◆ **TASK DESCRIPTION**: Repeat the lines below without any change, from the first one down to the line containing "order: Noctilucales", with both ends included.

◆ **Stored entries**:
------------------------------------

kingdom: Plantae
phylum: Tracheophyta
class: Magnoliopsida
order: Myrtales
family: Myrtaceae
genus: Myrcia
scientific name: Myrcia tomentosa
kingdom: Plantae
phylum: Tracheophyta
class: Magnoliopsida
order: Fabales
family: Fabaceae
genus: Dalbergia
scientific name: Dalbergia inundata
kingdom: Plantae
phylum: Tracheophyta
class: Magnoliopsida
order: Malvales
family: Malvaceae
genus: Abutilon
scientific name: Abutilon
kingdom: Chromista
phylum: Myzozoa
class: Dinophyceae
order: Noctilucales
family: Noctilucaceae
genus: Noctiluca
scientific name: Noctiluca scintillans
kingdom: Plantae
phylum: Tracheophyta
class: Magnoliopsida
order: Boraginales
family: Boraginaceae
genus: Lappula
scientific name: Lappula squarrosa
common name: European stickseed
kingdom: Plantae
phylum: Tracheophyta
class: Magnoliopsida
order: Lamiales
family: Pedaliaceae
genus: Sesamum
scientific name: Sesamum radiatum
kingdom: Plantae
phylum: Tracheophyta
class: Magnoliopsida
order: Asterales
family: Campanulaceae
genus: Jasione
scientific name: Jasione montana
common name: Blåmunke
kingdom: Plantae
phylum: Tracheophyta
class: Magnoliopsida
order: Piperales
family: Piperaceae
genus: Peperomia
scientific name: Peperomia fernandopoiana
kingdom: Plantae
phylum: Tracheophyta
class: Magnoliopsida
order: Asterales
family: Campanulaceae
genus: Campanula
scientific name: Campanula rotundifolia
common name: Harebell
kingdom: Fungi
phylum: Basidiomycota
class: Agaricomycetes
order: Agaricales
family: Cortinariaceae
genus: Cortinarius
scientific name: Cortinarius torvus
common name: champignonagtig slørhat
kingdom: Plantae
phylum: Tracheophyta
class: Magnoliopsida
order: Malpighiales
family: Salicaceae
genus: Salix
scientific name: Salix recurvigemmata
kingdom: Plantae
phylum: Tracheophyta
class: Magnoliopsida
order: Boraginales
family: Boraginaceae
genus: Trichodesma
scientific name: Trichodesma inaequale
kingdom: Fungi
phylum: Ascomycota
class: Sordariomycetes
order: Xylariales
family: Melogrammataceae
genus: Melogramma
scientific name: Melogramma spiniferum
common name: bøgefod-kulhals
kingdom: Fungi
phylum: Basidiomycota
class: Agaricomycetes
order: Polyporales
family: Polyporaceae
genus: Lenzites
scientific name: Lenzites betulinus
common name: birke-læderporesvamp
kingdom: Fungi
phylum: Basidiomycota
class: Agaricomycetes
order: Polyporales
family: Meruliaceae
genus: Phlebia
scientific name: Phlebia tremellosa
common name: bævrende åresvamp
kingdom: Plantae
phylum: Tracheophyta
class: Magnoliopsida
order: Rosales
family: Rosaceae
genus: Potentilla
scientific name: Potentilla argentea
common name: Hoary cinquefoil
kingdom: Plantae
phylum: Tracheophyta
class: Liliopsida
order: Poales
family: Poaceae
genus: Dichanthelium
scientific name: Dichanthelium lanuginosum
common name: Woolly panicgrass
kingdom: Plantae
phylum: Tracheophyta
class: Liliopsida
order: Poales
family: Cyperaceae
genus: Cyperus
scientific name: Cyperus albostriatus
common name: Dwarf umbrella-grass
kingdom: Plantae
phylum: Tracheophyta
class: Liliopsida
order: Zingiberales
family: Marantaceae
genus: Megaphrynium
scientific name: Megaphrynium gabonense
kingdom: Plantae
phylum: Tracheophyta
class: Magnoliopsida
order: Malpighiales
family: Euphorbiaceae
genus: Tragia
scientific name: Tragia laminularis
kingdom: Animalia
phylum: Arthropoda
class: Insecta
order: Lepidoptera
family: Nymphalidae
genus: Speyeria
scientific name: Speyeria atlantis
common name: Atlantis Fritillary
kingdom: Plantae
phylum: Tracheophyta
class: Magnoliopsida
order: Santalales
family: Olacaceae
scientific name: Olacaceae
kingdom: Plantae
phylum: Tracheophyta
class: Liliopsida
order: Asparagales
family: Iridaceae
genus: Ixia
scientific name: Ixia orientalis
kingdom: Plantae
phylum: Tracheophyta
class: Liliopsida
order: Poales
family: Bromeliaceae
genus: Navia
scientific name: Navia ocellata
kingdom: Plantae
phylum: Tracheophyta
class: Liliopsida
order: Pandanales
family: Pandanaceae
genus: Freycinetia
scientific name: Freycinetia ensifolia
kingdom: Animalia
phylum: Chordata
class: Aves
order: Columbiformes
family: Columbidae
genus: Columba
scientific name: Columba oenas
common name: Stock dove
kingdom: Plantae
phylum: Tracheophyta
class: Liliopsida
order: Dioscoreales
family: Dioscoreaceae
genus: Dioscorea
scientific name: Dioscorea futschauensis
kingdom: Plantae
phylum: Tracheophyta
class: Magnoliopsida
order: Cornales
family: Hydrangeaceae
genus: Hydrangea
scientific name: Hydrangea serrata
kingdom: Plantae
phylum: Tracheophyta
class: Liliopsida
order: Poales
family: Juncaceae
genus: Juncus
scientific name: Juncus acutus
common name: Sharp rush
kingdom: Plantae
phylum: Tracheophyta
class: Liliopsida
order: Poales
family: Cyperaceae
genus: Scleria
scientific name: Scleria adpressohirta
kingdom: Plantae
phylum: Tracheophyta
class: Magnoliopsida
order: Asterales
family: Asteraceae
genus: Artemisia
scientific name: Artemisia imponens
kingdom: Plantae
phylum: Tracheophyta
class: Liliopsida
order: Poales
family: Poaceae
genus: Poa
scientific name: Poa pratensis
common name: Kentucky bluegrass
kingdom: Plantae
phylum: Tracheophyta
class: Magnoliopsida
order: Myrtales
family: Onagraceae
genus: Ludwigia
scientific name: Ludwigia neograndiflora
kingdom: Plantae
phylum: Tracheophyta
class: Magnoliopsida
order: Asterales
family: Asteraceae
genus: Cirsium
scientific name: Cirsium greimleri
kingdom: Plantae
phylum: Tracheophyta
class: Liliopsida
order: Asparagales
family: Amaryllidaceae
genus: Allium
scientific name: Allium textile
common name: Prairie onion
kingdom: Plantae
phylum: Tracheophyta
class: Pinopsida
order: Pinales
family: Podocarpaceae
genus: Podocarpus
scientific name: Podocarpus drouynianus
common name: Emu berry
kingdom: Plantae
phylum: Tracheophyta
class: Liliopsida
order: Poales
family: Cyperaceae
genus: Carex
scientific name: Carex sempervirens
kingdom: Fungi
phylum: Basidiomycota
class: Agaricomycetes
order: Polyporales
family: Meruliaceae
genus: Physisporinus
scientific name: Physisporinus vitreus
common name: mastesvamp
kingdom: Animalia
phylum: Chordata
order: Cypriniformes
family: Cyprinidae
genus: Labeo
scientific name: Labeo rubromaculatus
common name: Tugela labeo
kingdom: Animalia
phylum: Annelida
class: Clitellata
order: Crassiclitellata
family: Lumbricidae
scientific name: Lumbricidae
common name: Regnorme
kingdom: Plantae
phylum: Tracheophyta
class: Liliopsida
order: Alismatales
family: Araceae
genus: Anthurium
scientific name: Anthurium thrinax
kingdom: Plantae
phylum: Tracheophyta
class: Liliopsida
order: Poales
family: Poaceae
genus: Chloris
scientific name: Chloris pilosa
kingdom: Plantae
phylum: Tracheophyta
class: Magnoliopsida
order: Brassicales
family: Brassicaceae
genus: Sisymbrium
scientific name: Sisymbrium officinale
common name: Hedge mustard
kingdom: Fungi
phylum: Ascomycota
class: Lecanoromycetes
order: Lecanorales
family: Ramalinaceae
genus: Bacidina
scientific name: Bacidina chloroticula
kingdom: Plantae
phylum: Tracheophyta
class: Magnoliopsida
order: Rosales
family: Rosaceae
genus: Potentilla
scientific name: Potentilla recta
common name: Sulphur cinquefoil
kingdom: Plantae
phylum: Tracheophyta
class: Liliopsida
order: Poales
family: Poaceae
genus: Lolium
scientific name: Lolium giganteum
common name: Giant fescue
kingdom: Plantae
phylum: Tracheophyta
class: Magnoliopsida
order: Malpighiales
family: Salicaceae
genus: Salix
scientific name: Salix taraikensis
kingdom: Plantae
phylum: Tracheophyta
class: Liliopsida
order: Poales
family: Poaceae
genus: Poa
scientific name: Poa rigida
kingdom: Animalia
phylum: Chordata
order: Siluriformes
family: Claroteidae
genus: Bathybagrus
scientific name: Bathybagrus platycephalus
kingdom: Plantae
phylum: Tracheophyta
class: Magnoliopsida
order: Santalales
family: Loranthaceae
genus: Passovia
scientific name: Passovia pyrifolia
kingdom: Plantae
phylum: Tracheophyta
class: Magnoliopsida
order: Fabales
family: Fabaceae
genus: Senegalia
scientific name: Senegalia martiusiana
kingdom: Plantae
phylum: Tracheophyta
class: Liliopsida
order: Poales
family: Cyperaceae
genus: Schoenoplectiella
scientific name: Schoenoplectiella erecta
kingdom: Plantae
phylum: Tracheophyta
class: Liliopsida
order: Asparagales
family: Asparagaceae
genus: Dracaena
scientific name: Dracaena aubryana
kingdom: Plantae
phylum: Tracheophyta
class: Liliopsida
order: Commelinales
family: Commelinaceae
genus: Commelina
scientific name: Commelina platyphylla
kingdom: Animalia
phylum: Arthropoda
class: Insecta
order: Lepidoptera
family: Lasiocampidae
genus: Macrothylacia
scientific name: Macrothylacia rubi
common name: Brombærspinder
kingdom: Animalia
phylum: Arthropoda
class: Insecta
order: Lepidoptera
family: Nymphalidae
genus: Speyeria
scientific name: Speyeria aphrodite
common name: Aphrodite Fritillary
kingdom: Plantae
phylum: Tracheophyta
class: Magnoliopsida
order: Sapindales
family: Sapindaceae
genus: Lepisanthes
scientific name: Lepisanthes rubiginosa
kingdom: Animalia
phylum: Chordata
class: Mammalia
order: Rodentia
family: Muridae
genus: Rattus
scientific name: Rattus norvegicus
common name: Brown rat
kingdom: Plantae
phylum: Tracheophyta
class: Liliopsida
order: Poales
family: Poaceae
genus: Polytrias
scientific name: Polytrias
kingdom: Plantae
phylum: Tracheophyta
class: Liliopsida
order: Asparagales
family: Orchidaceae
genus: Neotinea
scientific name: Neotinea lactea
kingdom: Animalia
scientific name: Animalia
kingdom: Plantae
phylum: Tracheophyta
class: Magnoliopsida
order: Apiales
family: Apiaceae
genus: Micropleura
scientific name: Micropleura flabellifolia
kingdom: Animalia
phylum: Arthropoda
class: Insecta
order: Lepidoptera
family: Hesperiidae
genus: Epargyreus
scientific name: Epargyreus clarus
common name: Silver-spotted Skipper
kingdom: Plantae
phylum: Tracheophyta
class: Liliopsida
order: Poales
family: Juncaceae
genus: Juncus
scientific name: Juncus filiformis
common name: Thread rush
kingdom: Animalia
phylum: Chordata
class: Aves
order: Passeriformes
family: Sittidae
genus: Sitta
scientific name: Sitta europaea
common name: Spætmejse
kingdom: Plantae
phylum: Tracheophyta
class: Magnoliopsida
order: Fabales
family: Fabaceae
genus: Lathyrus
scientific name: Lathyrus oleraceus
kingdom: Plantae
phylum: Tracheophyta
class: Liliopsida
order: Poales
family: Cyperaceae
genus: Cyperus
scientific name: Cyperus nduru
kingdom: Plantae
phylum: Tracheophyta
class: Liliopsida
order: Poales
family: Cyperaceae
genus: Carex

------------------------------------

◆ **FINAL RESULT**:
kingdom: Plantae
phylum: Tracheophyta
class: Magnoliopsida
order: Myrtales
family: Myrtaceae
genus: Myrcia
scientific name: Myrcia tomentosa
kingdom: Plantae
phylum: Tracheophyta
class: Magnoliopsida
order: Fabales
family: Fabaceae
genus: Dalbergia
scientific name: Dalbergia inundata
kingdom: Plantae
phylum: Tracheophyta
class: Magnoliopsida
order: Malvales
family: Malvaceae
genus: Abutilon
scientific name: Abutilon
kingdom: Chromista
phylum: Myzozoa
class: Dinophyceae
order: Noctilucales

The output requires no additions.